While such decisions are expected to be developed in England,
the position will remain very different from that of France.
There, marriage contracts are recognised and fully enforceable,
but deal only with the determination of the ownership of the
assets.
As to cases where the assets do not exceed the parties’ reasonable
needs, the English court must give first consideration to the
children’s requirements.
In many cases this will continue to mean the wife receives more
than 50 per cent of the assets although White has assisted the
husband in seeking to retain capital at a future date when it
is no longer required for the children (eg by a charge on the
family home).
However, as far as maintenance is concerned (particularly for
young children) maintenance throughout the parties’ joint
lives, or until the wife remarries, is likely to continue to
be ordered, depending on the circumstances. The English court
will therefore continue to be seen as being ‘generous’ to
wives and, until there is a harmonisation of rules in the EC
regarding financial provision, the race to issue will continue.
Conclusion
While Brussels II has intended to harmonise jurisdiction throughout
the EU, one cannot ignore the significant differences between
its member states with regard to their laws, cultures and
court rules which have a huge impact on how each country
deals with
the financial consequences arising upon marriage breakdown.
English and French lawyers will therefore need to advise
clients very carefully (but quickly) as to whether to issue
proceedings
in France or England.
Pre-Nuptial agreements
- One area which is likely to be further
developed through judicial interpretation is where parties
have signed
a marriage contract,
or pre- or post-nuptial contract. As the courts now strive
to achieve equality, family lawyers believe the demand for
marriage contracts will rise. However, as a jurisdiction
which retains a wide discretion to deal with a couple’s
finances following a divorce, marriage contracts (unlike in
France)
are not enforceable and binding on an English court.
- While they are not binding, there
are ways to encourage the court to uphold the terms of such
an agreement. Provided
the
parties have given full and frank financial disclosure of their
respective positions before the marriage, each party has had
the opportunity of obtaining independent legal advice on the
contract, neither party is under duress to sign and the contract
is not being signed too close to the wedding itself, such contracts
will have considerable weight in any hearing, particularly
if the marriage has been dissolved after a short duration
and with
no children. Even with the existence of children, the court
has upheld the terms of pre-nuptial contracts.

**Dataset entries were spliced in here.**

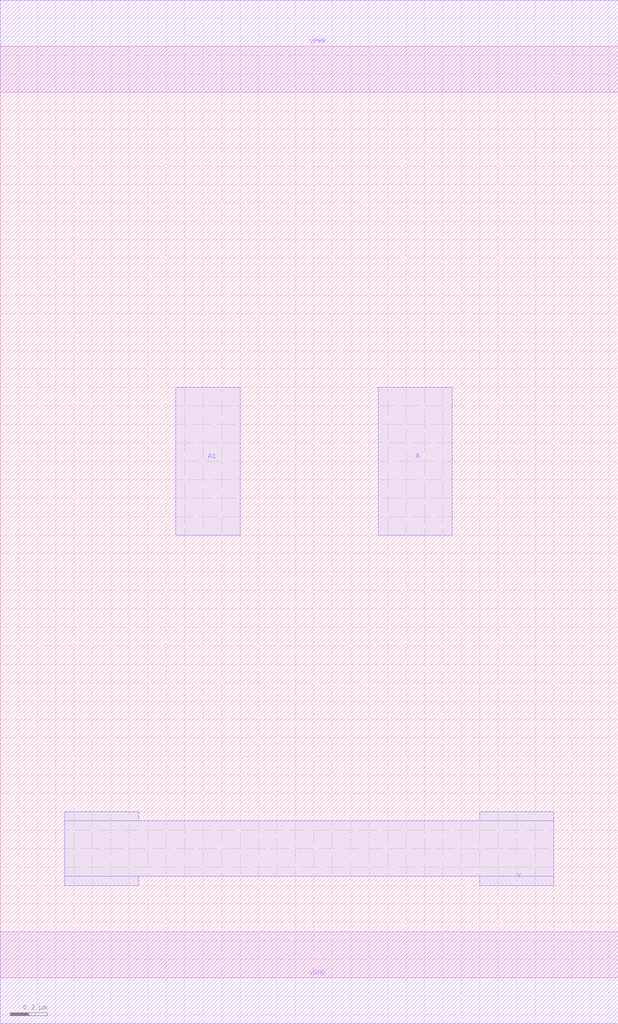
<source format=lef>
VERSION 5.7 ;
  NOWIREEXTENSIONATPIN ON ;
  DIVIDERCHAR "/" ;
  BUSBITCHARS "[]" ;
MACRO NOR2
  CLASS CORE ;
  FOREIGN NOR2 ;
  ORIGIN 0.000 0.000 ;
  SIZE 3.350 BY 5.050 ;
  SYMMETRY X Y R90 ;
  SITE unit ;
  PIN VPWR
    DIRECTION INOUT ;
    USE POWER ;
    SHAPE ABUTMENT ;
    PORT
      LAYER Metal1 ;
        RECT 0.000 4.800 3.350 5.300 ;
    END
  END VPWR
  PIN VGND
    DIRECTION INOUT ;
    USE GROUND ;
    SHAPE ABUTMENT ;
    PORT
      LAYER Metal1 ;
        RECT 0.000 -0.250 3.350 0.250 ;
    END
  END VGND
  PIN Y
    DIRECTION INOUT ;
    USE SIGNAL ;
    SHAPE ABUTMENT ;
    PORT
      LAYER Metal2 ;
        RECT 0.350 0.850 0.750 0.900 ;
        RECT 2.600 0.850 3.000 0.900 ;
        RECT 0.350 0.550 3.000 0.850 ;
        RECT 0.350 0.500 0.750 0.550 ;
        RECT 2.600 0.500 3.000 0.550 ;
    END
  END Y
  PIN A
    DIRECTION INOUT ;
    USE SIGNAL ;
    SHAPE ABUTMENT ;
    PORT
      LAYER Metal2 ;
        RECT 2.050 2.400 2.450 3.200 ;
    END
  END A
  PIN A1
    DIRECTION INOUT ;
    USE SIGNAL ;
    SHAPE ABUTMENT ;
    PORT
      LAYER Metal2 ;
        RECT 0.950 2.400 1.300 3.200 ;
    END
  END A1
END NOR2
END LIBRARY


</source>
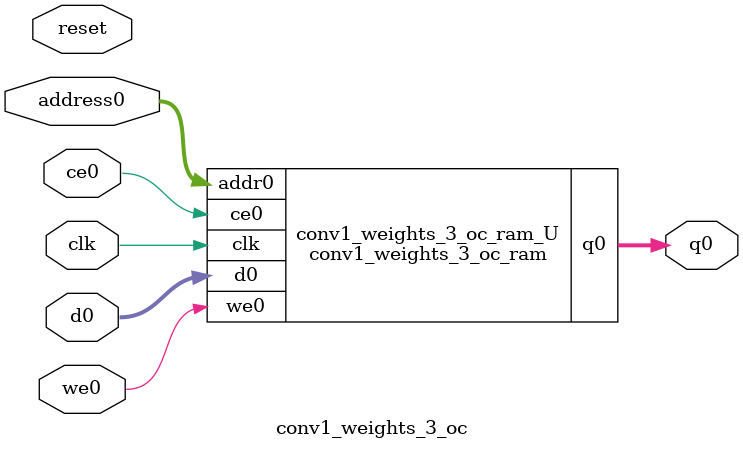
<source format=v>

`timescale 1 ns / 1 ps
module conv1_weights_3_oc_ram (addr0, ce0, d0, we0, q0,  clk);

parameter DWIDTH = 32;
parameter AWIDTH = 12;
parameter MEM_SIZE = 2400;

input[AWIDTH-1:0] addr0;
input ce0;
input[DWIDTH-1:0] d0;
input we0;
output reg[DWIDTH-1:0] q0;
input clk;

(* ram_style = "block" *)reg [DWIDTH-1:0] ram[0:MEM_SIZE-1];




always @(posedge clk)  
begin 
    if (ce0) 
    begin
        if (we0) 
        begin 
            ram[addr0] <= d0; 
            q0 <= d0;
        end 
        else 
            q0 <= ram[addr0];
    end
end


endmodule


`timescale 1 ns / 1 ps
module conv1_weights_3_oc(
    reset,
    clk,
    address0,
    ce0,
    we0,
    d0,
    q0);

parameter DataWidth = 32'd32;
parameter AddressRange = 32'd2400;
parameter AddressWidth = 32'd12;
input reset;
input clk;
input[AddressWidth - 1:0] address0;
input ce0;
input we0;
input[DataWidth - 1:0] d0;
output[DataWidth - 1:0] q0;



conv1_weights_3_oc_ram conv1_weights_3_oc_ram_U(
    .clk( clk ),
    .addr0( address0 ),
    .ce0( ce0 ),
    .we0( we0 ),
    .d0( d0 ),
    .q0( q0 ));

endmodule


</source>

- In K v K [2003] 1 FLR 120 the parties
(who had only been married for approximately a year) had
one child who lived with
Mrs K
following the separation. Mrs K (who was pregnant when she
signed the agreement and was found to have entered into it
willingly)
was held to the terms of the agreement, and was provided with
a £120,000 capital sum, notwithstanding that the husband
was worth around £25m. However the court allowed her
an extra sum, £1,200,000 for housing, to revert to Mr
K when the child had completed his education. Orders for periodical
payments were also made for the wife and child.